Mère, voici tes fils qui se sont tant battus - Août 39 - juillet 40 - Les combattants racontent
Mère, voici tes fils qui se sont tant battus - Août 39 - juillet 40 - Les combattants racontent


Date de parution : juillet 2013
ISBN : 978-2-367900-155
650 illustrations
21 par 29 cm
Dos carré collé cousu.
400 pages

33 euros €


« Mère voici vos fils qui se sont tant battus.
Qu’ils ne soient pas pesés comme on pèse un esprit.
Qu’ils soient plutôt jugés comme on juge un proscrit
Qui rentre en se cachant par des chemins perdus…
Qu’ils soient ré honorés comme de nobles fils.
Qu’ils soient réinstallés dans la noble maison,
Et dans les champs de blé et les champs de maïs.
Et qu’ils soient replacés dans la droite raison. »


Ce poème est au coeur de cet ouvrage rédigé par Paul Rascle. L'auteur rend hommage aux 300 tués et 600 blessés du 43°Régiment d’Infanterie Motorisé et, au-delà, aux 123 000 morts français des six fatidiques semaines de mai et juin 1940.

Pris entre ceux qui avaient gagné la « der des ders » et ceux qui participèrent aux côtés des alliés à la Geste de la libération, les combattants de 1940 sont longtemps restés des proscrits « qui rentrent en se cachant par des chemins perdus ».

Plus de soixante dix ans après, cet ouvrage donne la parole à ces combattants qui ont été « submergés par la force mécanique, terrestre et aérienne de l’ennemi », aux mères, veuves, fils inconsolables de ceux qui ne sont pas revenus.
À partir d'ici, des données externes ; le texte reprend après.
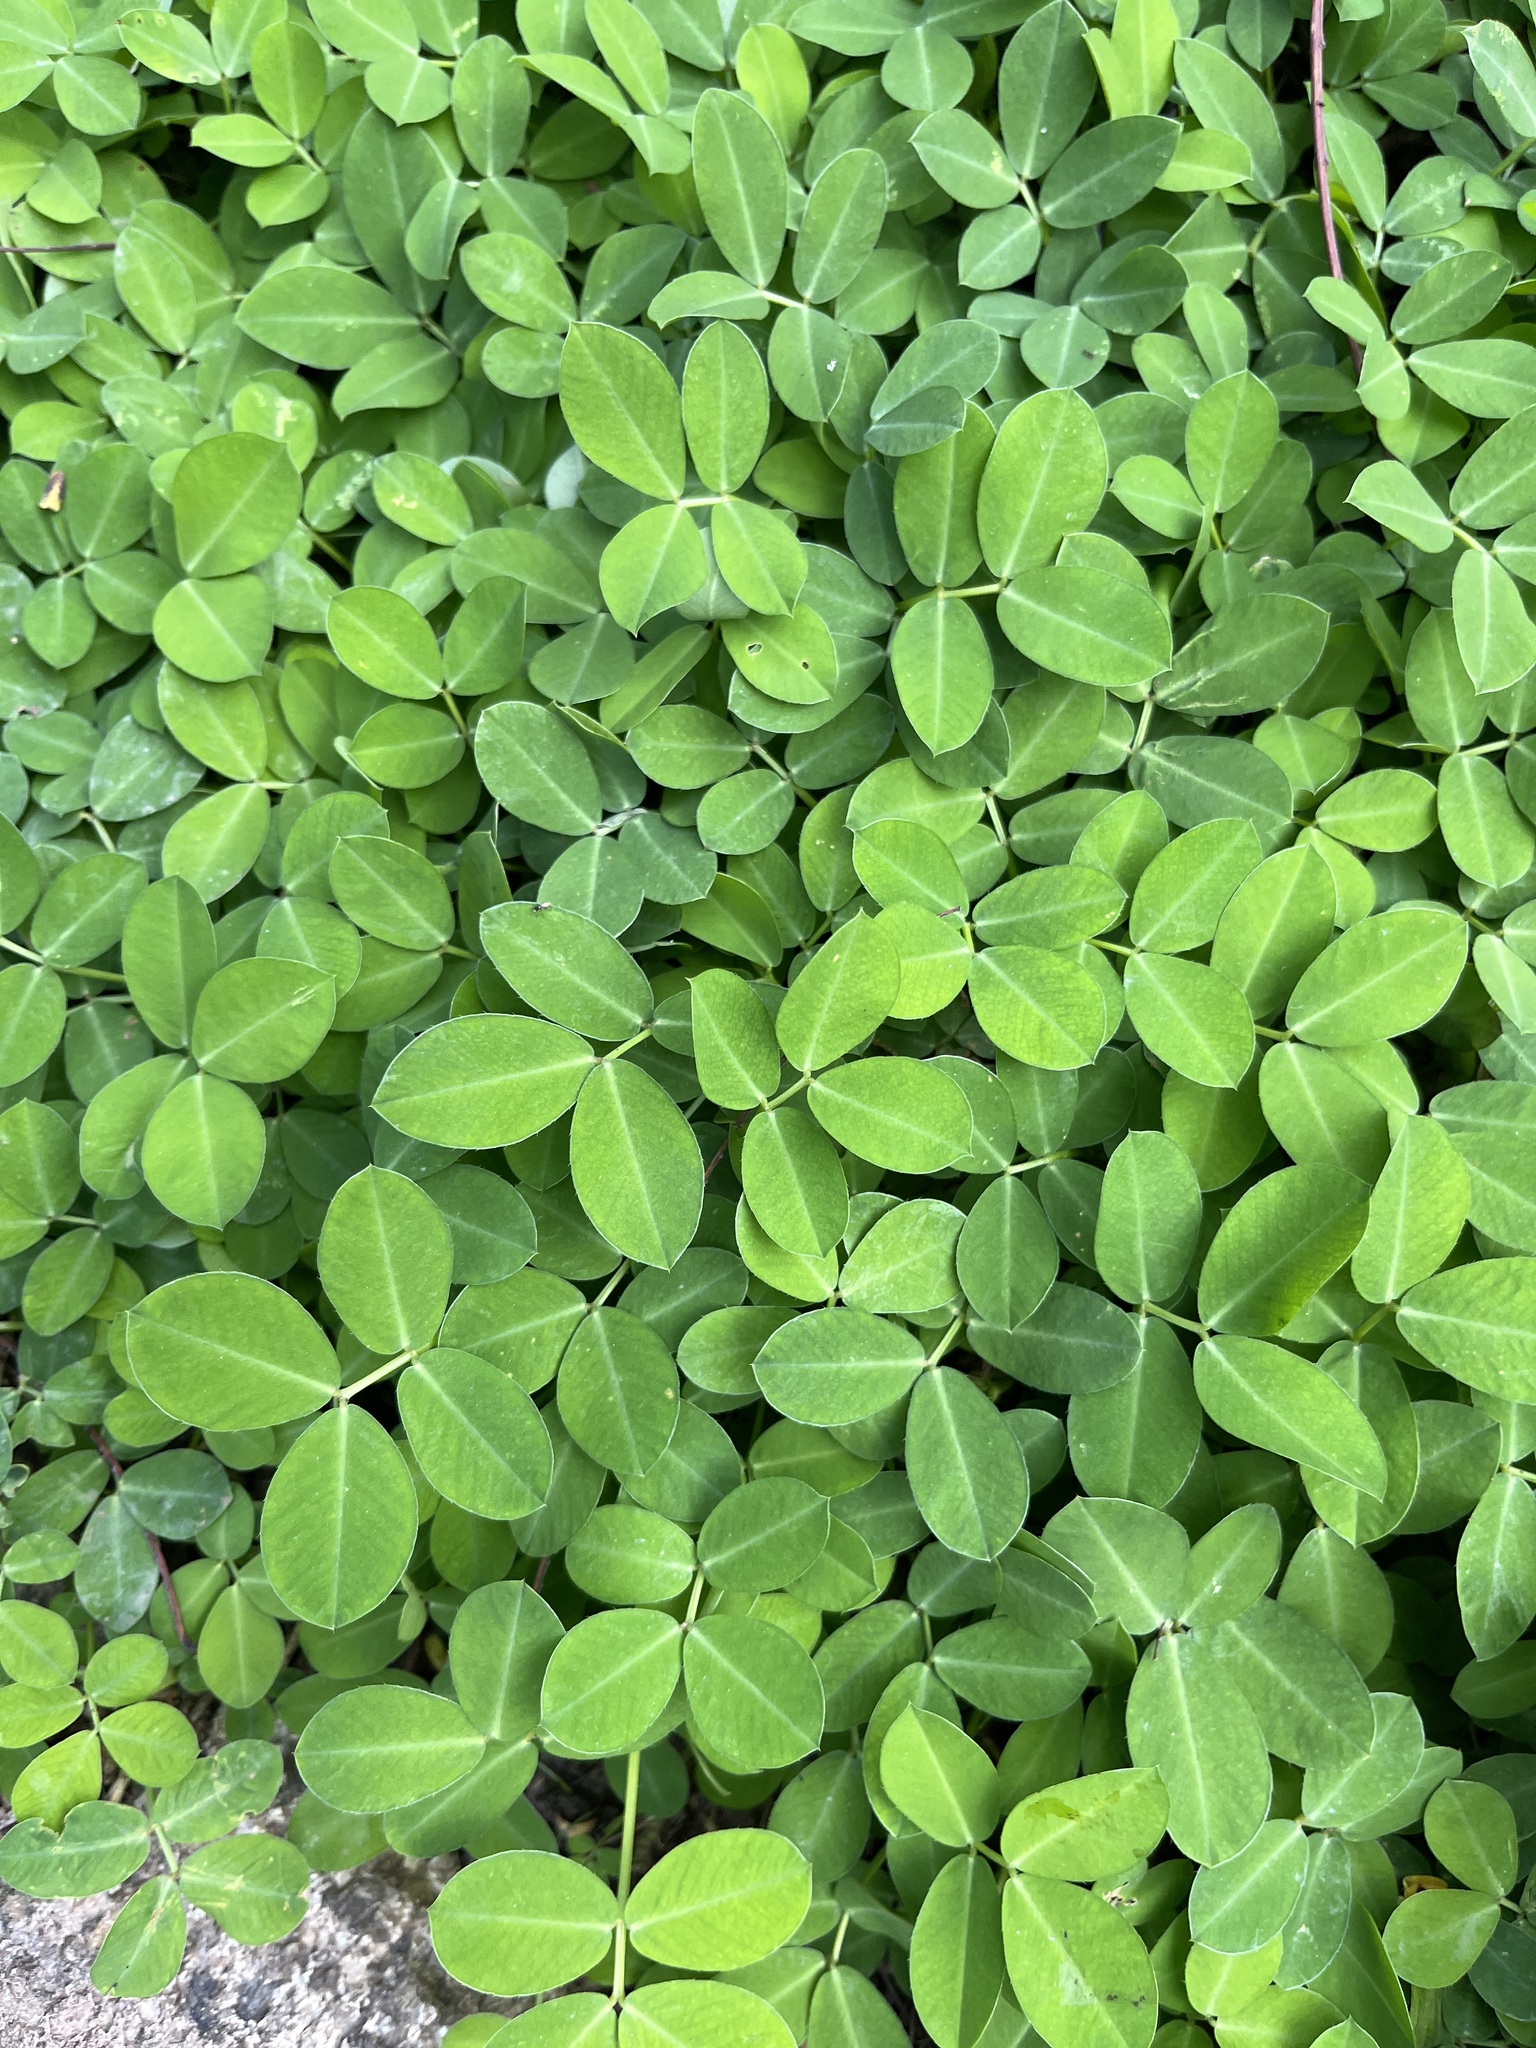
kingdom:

Ecoutons leurs témoignages avant que le dernier d’entre eux ne s’éteigne : ils sont bouleversants et rendent compte d’une âpreté des combats méconnue à ce jour, mais aussi d’une douleur qui ne s’est jamais éteinte.

Comme toujours, l‘histoire s’écrit avec le sang des hommes. Ici, ce sont les gars du Nord et du Pas de Calais, ceux du «Quaren’tro» qui montrent leur visage.
« Crois moi, le culte de la terre natale n’a pas été un vain sentiment pour nos gars du Nord.
Des lions ! Mieux, des papas qui protégeaient le berceau de leurs enfants. Des lions ceux
qui sont morts ! »
(Lieutenant LAVOINE 43°RIM dans une lettre écrite depuis son Oflag).

Les oublier serait les tuer une deuxième fois.

L'ouvrage de 400 pages est richement documenté avec plus de 650 illustrations.